Over the next few weeks I will share some fun and easy activities help stimulate your little one’s development, strengthen bonds and bring on some adorable smiles and giggles. Make sure you follow us on Instagram where I will share additional ideas.
Edible finger painting
Edible finger paint is a wonderful sensory experience that smells, feels and tastes good. It is perfect for babies aged 6-18 months who are more likely to get paint covered fingers in their mouth. Homemade finger paint is easy to make using regular store cupboard items. You have a few options to inspire you.
A pot of yogurt is quick and easy finger-painting activity, you can even add a drop or two of liquid food colour if you prefer. Alternatively, you can make a cornflour edible paint. It is safe for babies to put in their mouths but tastes bland and would discourage eating.
4tbsp corn flour
2tbsp cold water
1 cup of boiling water
Liquid food colouring
- In a saucepan, mix the corn flour and cold water to make a paste.

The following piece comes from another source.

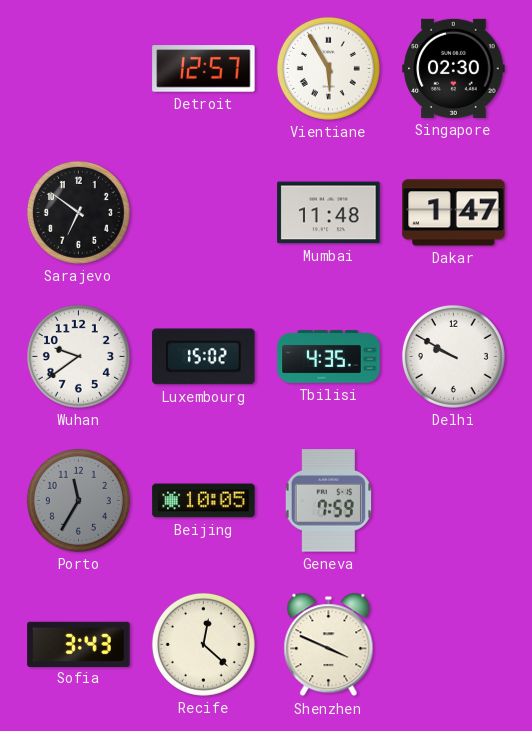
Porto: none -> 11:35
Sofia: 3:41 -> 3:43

- Pour in boiling water and stir until there are no lumps.
- Mix on a medium heat. You will notice some clear streaks forming in the mixture. Turn off the heat and keep stirring. It will thicken and turn into a fantastic custard-like consistency.
- Spoon into containers and add food colouring. Mix until combined.
Store in the fridge in an airtight container for up to 2 weeks. The paint does not contain any preservative in it. It is crucial to check that the paint has not expired before giving it to children.
If the paint has hardened from being in the fridge, add a little hot water to create a smooth consistency again.
I hope you have fun getting messy and make some colourful memories to last.